NJAC 6A 9-10.3(e) requires universities of higher education to “make available…professional development opportunities and experiences to increase cooperating teachers’ expertise in the field”. It does not specify the nature of these opportunities or experiences, nor does it require any cooperating teacher to attend or meet any standard as a result of such participation.
The New Jersey Statutes Annotated 18A and the New Jersey Administrative Code (other than as noted above) are silent on the criteria to be used in the selection or training of teachers, cooperating teachers. Some districts have a policy, but a review of model policies provided by the New Jersey School Boards and Strauss Esmay, the two largest model policy providers to public schools in the state, reveals that these policies are procedural in nature and direct administrators to complete certain steps to garner approvals but do not speak to the qualitative decision making process. The region is also served by the Trenton Diocese, which runs parochial schools. The Trenton Diocesan school policy leaves all cooperating teacher selection decisions to the local parochial schools.
It seems that cooperating teacher selection and training are functions of tradition rather than established best practices. It could be argued that the system has “worked” for as long as there were student teachers learning under the guidance cooperating teachers, but has it? Arthur Levine (2006), the Chancellor of New York City Schools, described teacher education as, “like wild west Dodge City, unruly and chaotic.” Secretary of Education Arne Duncan in a speech at Columbia University (2009) recently criticized the nation’s schools of education saying that they are doing a “mediocre job” and calling for linkage between the schools of education and outcomes in the classroom.

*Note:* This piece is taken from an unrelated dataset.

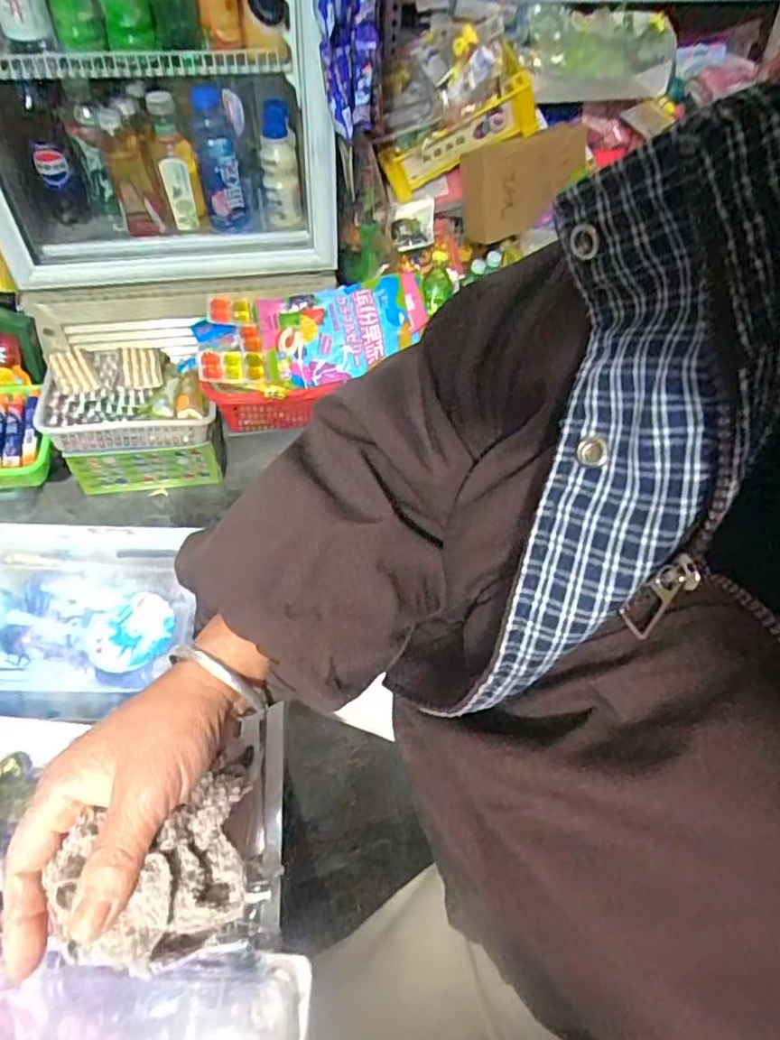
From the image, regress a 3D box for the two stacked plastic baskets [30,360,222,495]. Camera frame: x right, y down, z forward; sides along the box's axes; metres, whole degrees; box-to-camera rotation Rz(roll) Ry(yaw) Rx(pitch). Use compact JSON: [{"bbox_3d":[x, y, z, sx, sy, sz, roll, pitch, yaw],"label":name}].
[{"bbox_3d":[-0.444,-0.169,1.114,0.271,0.169,0.160,-8,56,-10],"label":"two stacked plastic baskets"}]

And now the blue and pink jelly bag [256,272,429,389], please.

Research contends that traditional student teaching practicum has been viewed as critical to the development of pre-service teachers’ pedagogical skills, socialization into the teaching profession, and as the most effective preparation for teaching and learning the professional role of a teacher (Tannhill and Goc-Karp (1992), Johnson, 1982, Carnegie Task Force, 1986). Philips and Bagget-McMinn (2000) found that, although many states have their own procedural requirements for eligibility to supervise students teachers, most institutions seem to use the requirements only as guidelines, enabling waivers of those requirements when the emergencies arise. Goodlad (1983, 1990) suggested that cooperating teachers will not be anything special unless they are selected with deliberate care as there is more to a teacher’s job than what occurs in the classroom.